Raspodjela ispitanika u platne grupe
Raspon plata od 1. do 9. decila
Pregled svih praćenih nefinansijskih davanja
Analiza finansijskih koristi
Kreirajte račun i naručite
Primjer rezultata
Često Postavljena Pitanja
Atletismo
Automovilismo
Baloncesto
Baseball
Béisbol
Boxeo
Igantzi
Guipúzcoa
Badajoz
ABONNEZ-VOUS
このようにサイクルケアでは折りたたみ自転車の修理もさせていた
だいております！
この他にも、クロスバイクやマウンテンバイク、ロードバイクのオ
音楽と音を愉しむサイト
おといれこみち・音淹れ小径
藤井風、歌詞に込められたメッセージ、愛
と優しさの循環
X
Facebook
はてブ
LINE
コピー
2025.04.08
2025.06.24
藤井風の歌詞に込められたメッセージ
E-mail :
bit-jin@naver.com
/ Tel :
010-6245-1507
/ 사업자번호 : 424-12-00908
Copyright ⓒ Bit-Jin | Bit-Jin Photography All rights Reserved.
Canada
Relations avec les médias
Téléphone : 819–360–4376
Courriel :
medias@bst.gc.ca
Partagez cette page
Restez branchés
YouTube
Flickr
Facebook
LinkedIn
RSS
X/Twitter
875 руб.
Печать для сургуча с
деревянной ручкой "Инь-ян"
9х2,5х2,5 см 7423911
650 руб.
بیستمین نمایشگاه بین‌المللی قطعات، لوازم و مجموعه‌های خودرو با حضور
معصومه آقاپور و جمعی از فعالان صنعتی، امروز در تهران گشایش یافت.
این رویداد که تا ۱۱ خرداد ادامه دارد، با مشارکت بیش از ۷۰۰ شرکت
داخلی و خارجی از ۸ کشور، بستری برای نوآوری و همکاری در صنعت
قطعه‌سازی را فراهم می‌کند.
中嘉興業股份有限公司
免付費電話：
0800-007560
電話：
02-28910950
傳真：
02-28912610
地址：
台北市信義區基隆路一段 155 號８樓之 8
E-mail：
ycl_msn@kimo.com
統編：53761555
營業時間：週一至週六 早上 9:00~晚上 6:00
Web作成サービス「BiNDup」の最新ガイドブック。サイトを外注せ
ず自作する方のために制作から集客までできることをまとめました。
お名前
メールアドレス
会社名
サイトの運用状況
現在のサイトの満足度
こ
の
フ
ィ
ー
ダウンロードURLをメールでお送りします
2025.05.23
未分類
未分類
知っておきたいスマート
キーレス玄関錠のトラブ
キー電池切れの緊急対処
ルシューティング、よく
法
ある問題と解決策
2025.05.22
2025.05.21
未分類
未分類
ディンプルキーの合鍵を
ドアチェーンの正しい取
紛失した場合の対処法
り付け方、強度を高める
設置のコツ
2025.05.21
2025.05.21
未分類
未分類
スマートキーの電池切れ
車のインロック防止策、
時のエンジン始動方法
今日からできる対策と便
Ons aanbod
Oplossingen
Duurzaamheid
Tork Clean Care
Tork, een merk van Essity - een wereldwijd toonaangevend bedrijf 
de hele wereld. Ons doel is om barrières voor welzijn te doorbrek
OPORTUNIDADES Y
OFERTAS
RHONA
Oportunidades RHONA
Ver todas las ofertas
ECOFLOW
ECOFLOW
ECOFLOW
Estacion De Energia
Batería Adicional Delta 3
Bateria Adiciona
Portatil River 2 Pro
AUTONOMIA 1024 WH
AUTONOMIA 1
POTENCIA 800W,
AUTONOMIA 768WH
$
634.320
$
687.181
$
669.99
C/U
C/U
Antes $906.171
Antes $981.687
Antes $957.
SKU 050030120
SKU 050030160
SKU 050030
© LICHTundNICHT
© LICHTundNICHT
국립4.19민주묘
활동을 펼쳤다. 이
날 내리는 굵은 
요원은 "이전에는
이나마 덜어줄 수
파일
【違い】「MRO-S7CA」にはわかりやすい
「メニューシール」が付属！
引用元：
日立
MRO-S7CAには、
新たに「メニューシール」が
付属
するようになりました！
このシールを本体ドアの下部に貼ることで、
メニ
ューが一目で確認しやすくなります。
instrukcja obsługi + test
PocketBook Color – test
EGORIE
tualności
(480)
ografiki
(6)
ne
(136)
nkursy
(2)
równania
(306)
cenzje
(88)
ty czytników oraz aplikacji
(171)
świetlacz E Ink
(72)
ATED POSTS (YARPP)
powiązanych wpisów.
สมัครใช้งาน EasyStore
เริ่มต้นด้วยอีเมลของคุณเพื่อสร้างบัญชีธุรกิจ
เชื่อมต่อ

> **About this exercise**: Read through the entries above and copy each line that has the string "Antes" in it.

> **Task result**:
Antes $906.171
Antes $981.687
Antes $957.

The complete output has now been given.